O senador Rogério Marinho (PL-RN), líder da Oposição no Senado e coordenador da pré-campanha de Flávio Bolsonaro (PL-RJ) à Presidência, divulgou nota, neste sábado (18.jul.2026), em que classificou como “extravagantes” e “inusitadas” as novas restrições impostas pelo ministro Alexandre de Moraes, do Supremo Tribunal Federal, a Jair Bolsonaro (PL). Para Marinho, as medidas configuram “silenciamento político”.
Na nota, Marinho afirmou que as medidas impõem um “isolamento” a Jair Bolsonaro e que a decisão “é incompatível com os princípios do Estado Democrático de Direito”. Para o senador, a suspensão dos direitos políticos abarcada no artigo 15 da Constituição deveria se restringir ao direito de votar e ao de ser votado.

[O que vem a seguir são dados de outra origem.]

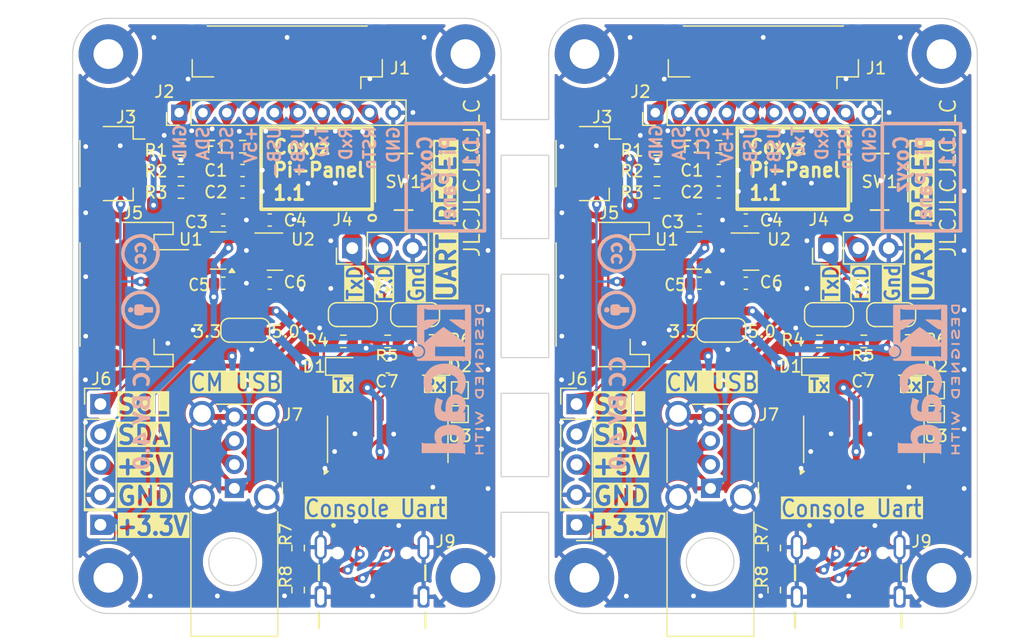
<source format=kicad_pcb>
(kicad_pcb
	(version 20240108)
	(generator "pcbnew")
	(generator_version "8.0")
	(general
		(thickness 1.6)
		(legacy_teardrops no)
	)
	(paper "A4")
	(layers
		(0 "F.Cu" signal)
		(31 "B.Cu" signal)
		(32 "B.Adhes" user "B.Adhesive")
		(33 "F.Adhes" user "F.Adhesive")
		(34 "B.Paste" user)
		(35 "F.Paste" user)
		(36 "B.SilkS" user "B.Silkscreen")
		(37 "F.SilkS" user "F.Silkscreen")
		(38 "B.Mask" user)
		(39 "F.Mask" user)
		(40 "Dwgs.User" user "User.Drawings")
		(41 "Cmts.User" user "User.Comments")
		(42 "Eco1.User" user "User.Eco1")
		(43 "Eco2.User" user "User.Eco2")
		(44 "Edge.Cuts" user)
		(45 "Margin" user)
		(46 "B.CrtYd" user "B.Courtyard")
		(47 "F.CrtYd" user "F.Courtyard")
		(48 "B.Fab" user)
		(49 "F.Fab" user)
		(50 "User.1" user)
		(51 "User.2" user)
		(52 "User.3" user)
		(53 "User.4" user)
		(54 "User.5" user)
		(55 "User.6" user)
		(56 "User.7" user)
		(57 "User.8" user)
		(58 "User.9" user)
	)
	(setup
		(stackup
			(layer "F.SilkS"
				(type "Top Silk Screen")
			)
			(layer "F.Paste"
				(type "Top Solder Paste")
			)
			(layer "F.Mask"
				(type "Top Solder Mask")
				(thickness 0.01)
			)
			(layer "F.Cu"
				(type "copper")
				(thickness 0.035)
			)
			(layer "dielectric 1"
				(type "core")
				(thickness 1.51)
				(material "FR4")
				(epsilon_r 4.5)
				(loss_tangent 0.02)
			)
			(layer "B.Cu"
				(type "copper")
				(thickness 0.035)
			)
			(layer "B.Mask"
				(type "Bottom Solder Mask")
				(thickness 0.01)
			)
			(layer "B.Paste"
				(type "Bottom Solder Paste")
			)
			(layer "B.SilkS"
				(type "Bottom Silk Screen")
			)
			(copper_finish "None")
			(dielectric_constraints no)
		)
		(pad_to_mask_clearance 0)
		(allow_soldermask_bridges_in_footprints no)
		(aux_axis_origin 110.5 20)
		(grid_origin 110.5 20)
		(pcbplotparams
			(layerselection 0x00010fc_ffffffff)
			(plot_on_all_layers_selection 0x0000000_00000000)
			(disableapertmacros no)
			(usegerberextensions no)
			(usegerberattributes yes)
			(usegerberadvancedattributes yes)
			(creategerberjobfile yes)
			(dashed_line_dash_ratio 12.000000)
			(dashed_line_gap_ratio 3.000000)
			(svgprecision 4)
			(plotframeref no)
			(viasonmask no)
			(mode 1)
			(useauxorigin no)
			(hpglpennumber 1)
			(hpglpenspeed 20)
			(hpglpendiameter 15.000000)
			(pdf_front_fp_property_popups yes)
			(pdf_back_fp_property_popups yes)
			(dxfpolygonmode yes)
			(dxfimperialunits yes)
			(dxfusepcbnewfont yes)
			(psnegative no)
			(psa4output no)
			(plotreference yes)
			(plotvalue yes)
			(plotfptext yes)
			(plotinvisibletext no)
			(sketchpadsonfab no)
			(subtractmaskfromsilk no)
			(outputformat 1)
			(mirror no)
			(drillshape 1)
			(scaleselection 1)
			(outputdirectory "")
		)
	)
	(net 0 "")
	(net 1 "Board_0-/+3V3")
	(net 2 "Board_0-/+5V0")
	(net 3 "Board_0-/3V3")
	(net 4 "Board_0-/5V0")
	(net 5 "Board_0-/RSTn")
	(net 6 "Board_0-/SCL")
	(net 7 "Board_0-/SDA")
	(net 8 "Board_0-/UART_RxD")
	(net 9 "Board_0-/UART_TxD")
	(net 10 "Board_0-/USB_N")
	(net 11 "Board_0-/USB_P")
	(net 12 "Board_0-/USB_RxD")
	(net 13 "Board_0-/USB_TxD")
	(net 14 "Board_0-/U_USB_N")
	(net 15 "Board_0-/U_USB_P")
	(net 16 "Board_0-/VBUS_IN")
	(net 17 "Board_0-/VCC")
	(net 18 "Board_0-GND")
	(net 19 "Board_0-Net-(D1-K)")
	(net 20 "Board_0-Net-(D2-K)")
	(net 21 "Board_0-Net-(J1-Pin_10)")
	(net 22 "Board_0-Net-(J9-CC1)")
	(net 23 "Board_0-Net-(J9-CC2)")
	(net 24 "Board_0-Net-(U3-~{CTS})")
	(net 25 "Board_0-unconnected-(J9-SBU1-PadA8)")
	(net 26 "Board_0-unconnected-(J9-SBU2-PadB8)")
	(net 27 "Board_0-unconnected-(TP1-Pad1)")
	(net 28 "Board_0-unconnected-(U3-NC-Pad7)")
	(net 29 "Board_0-unconnected-(U3-R232-Pad15)")
	(net 30 "Board_0-unconnected-(U3-~{DCD}-Pad12)")
	(net 31 "Board_0-unconnected-(U3-~{DSR}-Pad10)")
	(net 32 "Board_0-unconnected-(U3-~{OUT}{slash}~{DTR}-Pad8)")
	(net 33 "Board_0-unconnected-(U3-~{RI}-Pad11)")
	(net 34 "Board_0-unconnected-(U3-~{RTS}-Pad14)")
	(net 35 "Board_1-/+3V3")
	(net 36 "Board_1-/+5V0")
	(net 37 "Board_1-/3V3")
	(net 38 "Board_1-/5V0")
	(net 39 "Board_1-/RSTn")
	(net 40 "Board_1-/SCL")
	(net 41 "Board_1-/SDA")
	(net 42 "Board_1-/UART_RxD")
	(net 43 "Board_1-/UART_TxD")
	(net 44 "Board_1-/USB_N")
	(net 45 "Board_1-/USB_P")
	(net 46 "Board_1-/USB_RxD")
	(net 47 "Board_1-/USB_TxD")
	(net 48 "Board_1-/U_USB_N")
	(net 49 "Board_1-/U_USB_P")
	(net 50 "Board_1-/VBUS_IN")
	(net 51 "Board_1-/VCC")
	(net 52 "Board_1-GND")
	(net 53 "Board_1-Net-(D1-K)")
	(net 54 "Board_1-Net-(D2-K)")
	(net 55 "Board_1-Net-(J1-Pin_10)")
	(net 56 "Board_1-Net-(J9-CC1)")
	(net 57 "Board_1-Net-(J9-CC2)")
	(net 58 "Board_1-Net-(U3-~{CTS})")
	(net 59 "Board_1-unconnected-(J9-SBU1-PadA8)")
	(net 60 "Board_1-unconnected-(J9-SBU2-PadB8)")
	(net 61 "Board_1-unconnected-(TP1-Pad1)")
	(net 62 "Board_1-unconnected-(U3-NC-Pad7)")
	(net 63 "Board_1-unconnected-(U3-R232-Pad15)")
	(net 64 "Board_1-unconnected-(U3-~{DCD}-Pad12)")
	(net 65 "Board_1-unconnected-(U3-~{DSR}-Pad10)")
	(net 66 "Board_1-unconnected-(U3-~{OUT}{slash}~{DTR}-Pad8)")
	(net 67 "Board_1-unconnected-(U3-~{RI}-Pad11)")
	(net 68 "Board_1-unconnected-(U3-~{RTS}-Pad14)")
	(footprint "Connector_PinHeader_2.54mm:PinHeader_1x04_P2.54mm_Vertical" (layer "F.Cu") (at 152.832 52.4036))
	(footprint "Connector_JST:JST_GH_SM10B-GHS-TB_1x10-1MP_P1.25mm_Horizontal" (layer "F.Cu") (at 168.53 23.205 180))
	(footprint "MountingHole:MountingHole_2.5mm_Pad_TopBottom" (layer "F.Cu") (at 143.5 67))
	(footprint "Jumper:SolderJumper-3_P1.3mm_Bridged12_RoundedPad1.0x1.5mm_NumberLabels" (layer "F.Cu") (at 179.2734 44.8926))
	(footprint "Connector_JST:JST_GH_SM10B-GHS-TB_1x10-1MP_P1.25mm_Horizontal" (layer "F.Cu") (at 128.53 23.205 180))
	(footprint "Capacitor_SMD:C_0603_1608Metric" (layer "F.Cu") (at 164.78 32.784))
	(footprint "Resistor_SMD:R_0603_1608Metric" (layer "F.Cu") (at 136.9675 47.14))
	(footprint "Capacitor_SMD:C_0603_1608Metric" (layer "F.Cu") (at 127.06 36.94))
	(footprint "Resistor_SMD:R_0603_1608Metric_Pad0.98x0.95mm_HandSolder" (layer "F.Cu") (at 164.78 30.78))
	(footprint "Connector_PinHeader_2.54mm:PinHeader_1x01_P2.54mm_Vertical" (layer "F.Cu") (at 152.832 62.5456 180))
	(footprint "Resistor_SMD:R_0603_1608Metric" (layer "F.Cu") (at 180.695 47.1))
	(footprint "Jumper:SolderJumper-3_P1.3mm_Bridged12_RoundedPad1.0x1.5mm_NumberLabels" (layer "F.Cu") (at 139.2734 44.8926))
	(footprint "Capacitor_SMD:C_0603_1608Metric" (layer "F.Cu") (at 167.06 36.94))
	(footprint "Capacitor_SMD:C_0603_1608Metric" (layer "F.Cu") (at 164.78 34.588))
	(footprint "CM4IO:GCT_USB4105-GF-A" (layer "F.Cu") (at 135.661351 68.6))
	(footprint "TestPoint:TestPoint_Pad_1.0x1.0mm" (layer "F.Cu") (at 143.0326 51.2426))
	(footprint "Capacitor_SMD:C_0603_1608Metric" (layer "F.Cu") (at 123.16 36.94 180))
	(footprint "Connector_PinHeader_2.54mm:PinHeader_1x03_P2.54mm_Vertical" (layer "F.Cu") (at 173.9902 39.3046 90))
	(footprint "LED_SMD:LED_0603_1608Metric" (layer "F.Cu") (at 140.695 49.24 180))
	(footprint "Package_TO_SOT_SMD:SOT-23" (layer "F.Cu") (at 127.5 39.595078))
	(footprint "Package_SO:SOIC-16_3.9x9.9mm_P1.27mm" (layer "F.Cu") (at 136.975 55.365 90))
	(footprint "Connector_JST:JST_PH_S4B-PH-SM4-TB_1x04-1MP_P2.00mm_Horizontal" (layer "F.Cu") (at 155.63 43.2 -90))
	(footprint "Package_SO:SOIC-16_3.9x9.9mm_P1.27mm" (layer "F.Cu") (at 176.975 55.365 90))
	(footprint "MountingHole:MountingHole_2.5mm_Pad_TopBottom" (layer "F.Cu") (at 113.5 23))
	(footprint "TestPoint:TestPoint_Pad_1.0x1.0mm" (layer "F.Cu") (at 183.0326 51.2426))
	(footprint "MountingHole:MountingHole_2.5mm_Pad_TopBottom" (layer "F.Cu") (at 143.5 23))
	(footprint "LED_SMD:LED_0603_1608Metric" (layer "F.Cu") (at 180.695 49.24 180))
	(footprint "Connector_PinHeader_2.54mm:PinHeader_1x04_P2.54mm_Vertical" (layer "F.Cu") (at 112.832 52.4036))
	(footprint "Connector_JST:JST_SH_SM04B-SRSS-TB_1x04-1MP_P1.00mm_Horizontal" (layer "F.Cu") (at 113.8 32.2 -90))
	(footprint "Resistor_SMD:R_0603_1608Metric" (layer "F.Cu") (at 169.4436 64.5 90))
	(footprint "MountingHole:MountingHole_2.5mm_Pad_TopBottom"
		(layer "F.Cu")
		(uuid "4b63c00c-ae51-456d-b373-e2eb7f6bccb3")
		(at 183.5 67)
		(descr "Mounting Hole 2.5mm")
		(tags "mounting hole 2.5mm")
		(property "Reference" "H4"
			(at 0 -3.5 0)
			(unlocked yes)
			(layer "F.SilkS")
			(hide yes)
			(uuid "2d8753bf-f64f-4e22-89d6-4767992b0168")
			(effects
				(font
					(size 1 1)
					(thickness 0.15)
				)
			)
		)
		(property "Value" "MountingHole_Pad"
			(at 0 3.5 0)
			(unlocked yes)
			(layer "F.Fab")
			(uuid "8cf4f7fb-e514-41ac-82af-a2f1a4ee7f1b")
			(effects
				(font
					(size 1 1)
					(thickness 0.15)
				)
			)
		)
		(property "Footprint" "MountingHole:MountingHole_2.5mm_Pad_TopBottom"
			(at 0 0 0)
			(unlocked yes)
			(layer "F.Fab")
			(hide yes)
			(uuid "ae31ad1d-0708-42ee-b215-a7a415e95e62")
			(effects
				(font
					(size 1.27 1.27)
					(thickness 0.15)
				)
			)
		)
		(property "Datasheet" ""
			(at 0 0 0)
			(unlocked yes)
			(layer "F.Fab")
			(hide yes)
			(uuid "2789e0de-23f4-43c8-9f26-b811c75b2afb")
			(effects
				(font
					(size 1.27 1.27)
					(thickness 0.15)
				)
			)
		)
		(property "Description" "Mounting Hole with connection"
			(at 0 0 0)
			(unlocked yes)
			(layer "F.Fab")
			(hide yes)
			(uuid "065c403f-b4d2-4928-a604-c7a6550dd1ae")
			(effects
				(font
					(size 1.27 1.27)
					(thickness 0.15)
				)
			)
		)
		(property "DESIGN_INITIAL" ""
			(at 0 0 0)
			(unlocked yes)
			(layer "F.Fab")
			(hide yes)
			(uuid "5674f4ad-6be5-49bd-a520-fdb1d0ed76d0")
			(effects
				(font
					(size 1 1)
					(thickness 0.15)
				)
			)
		)
		(path "/a72fb6ae-4059-4800-8acc-3522da0c81f6")
		(attr exclude_from_pos_files dnp)
		(fp_circle
			(center 0 0)
			(end 2.5 0)
			(stroke
				(width 0.15)
				(type solid)
			)
			(fill none)
			(layer "Cmts.User")
			(uuid "25cc7a2c-dd14-4875-bb59-8db2c78831e4")
		)
		(fp_circle
			(cente
... [1437594 chars truncated]
</source>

A decisão de Moraes, emitida na 6ª feira (17.jul), proíbe Bolsonaro de receber visitas com finalidade político-eleitoral até o encerramento das eleições de 2026 e veta a divulgação de manifestos políticos pelo ex-presidente, inclusive por meio de terceiros. Além disso, por 30 dias, somente advogados, médicos e fisioterapeutas estão autorizados a visitá-lo.
ARGUMENTOS DE MARINHO
O senador fez um paralelo com Luiz Inácio Lula da Silva (PT) durante o período em que o presidente esteve preso. Segundo Marinho, o petista “recebeu inúmeras visitas e divulgou manifestações de conteúdo político”, enquanto Bolsonaro estaria sujeito a restrições muito mais severas.